• **Data for this exercise**:
------------------------

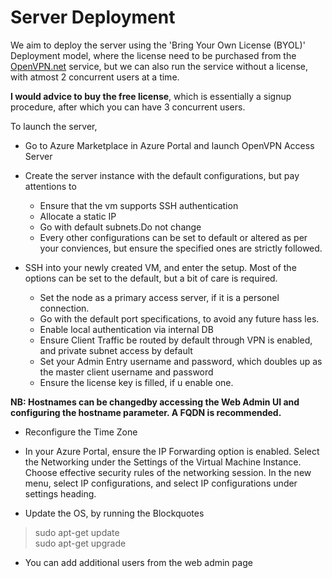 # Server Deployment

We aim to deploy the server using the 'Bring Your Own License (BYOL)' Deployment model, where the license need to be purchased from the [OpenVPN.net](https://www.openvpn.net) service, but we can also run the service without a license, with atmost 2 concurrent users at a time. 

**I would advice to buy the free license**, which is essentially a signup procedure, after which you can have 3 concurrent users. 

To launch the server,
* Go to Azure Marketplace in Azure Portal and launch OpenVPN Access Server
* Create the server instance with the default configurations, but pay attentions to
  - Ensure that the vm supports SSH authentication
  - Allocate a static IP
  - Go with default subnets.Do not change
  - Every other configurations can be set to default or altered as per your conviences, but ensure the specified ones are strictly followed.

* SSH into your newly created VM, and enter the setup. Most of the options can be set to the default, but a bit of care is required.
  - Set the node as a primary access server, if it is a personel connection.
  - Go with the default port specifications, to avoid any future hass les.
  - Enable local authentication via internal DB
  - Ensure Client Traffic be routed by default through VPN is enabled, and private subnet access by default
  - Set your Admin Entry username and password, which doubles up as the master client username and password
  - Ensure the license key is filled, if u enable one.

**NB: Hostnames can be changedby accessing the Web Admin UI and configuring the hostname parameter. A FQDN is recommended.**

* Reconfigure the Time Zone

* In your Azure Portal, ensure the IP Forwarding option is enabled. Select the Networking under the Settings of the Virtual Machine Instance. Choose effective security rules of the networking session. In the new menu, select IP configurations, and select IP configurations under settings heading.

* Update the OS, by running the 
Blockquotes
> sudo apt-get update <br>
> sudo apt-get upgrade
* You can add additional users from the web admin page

------------------------

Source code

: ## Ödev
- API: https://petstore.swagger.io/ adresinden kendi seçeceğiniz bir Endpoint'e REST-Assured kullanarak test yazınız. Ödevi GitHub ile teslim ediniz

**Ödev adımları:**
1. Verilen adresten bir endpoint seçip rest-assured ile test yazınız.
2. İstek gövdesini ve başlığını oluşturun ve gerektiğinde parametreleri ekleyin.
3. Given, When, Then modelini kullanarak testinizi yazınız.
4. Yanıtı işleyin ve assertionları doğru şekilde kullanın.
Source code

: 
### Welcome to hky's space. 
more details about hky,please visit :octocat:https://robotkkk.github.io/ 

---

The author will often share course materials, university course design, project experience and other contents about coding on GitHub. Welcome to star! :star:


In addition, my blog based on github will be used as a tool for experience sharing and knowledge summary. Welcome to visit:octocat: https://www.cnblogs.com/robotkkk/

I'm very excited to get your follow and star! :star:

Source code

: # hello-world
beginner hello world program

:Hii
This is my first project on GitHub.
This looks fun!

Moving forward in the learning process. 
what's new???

------------------------

• **Directions**: Reproduce exactly the stretch of the material above that starts at the line with "We aim to deploy" and ends at the line with "- Enable local", both included, and nothing else.

• **Completed task**:
We aim to deploy the server using the 'Bring Your Own License (BYOL)' Deployment model, where the license need to be purchased from the [OpenVPN.net](https://www.openvpn.net) service, but we can also run the service without a license, with atmost 2 concurrent users at a time. 

**I would advice to buy the free license**, which is essentially a signup procedure, after which you can have 3 concurrent users. 

To launch the server,
* Go to Azure Marketplace in Azure Portal and launch OpenVPN Access Server
* Create the server instance with the default configurations, but pay attentions to
  - Ensure that the vm supports SSH authentication
  - Allocate a static IP
  - Go with default subnets.Do not change
  - Every other configurations can be set to default or altered as per your conviences, but ensure the specified ones are strictly followed.

* SSH into your newly created VM, and enter the setup. Most of the options can be set to the default, but a bit of care is required.
  - Set the node as a primary access server, if it is a personel connection.
  - Go with the default port specifications, to avoid any future hass les.
  - Enable local authentication via internal DB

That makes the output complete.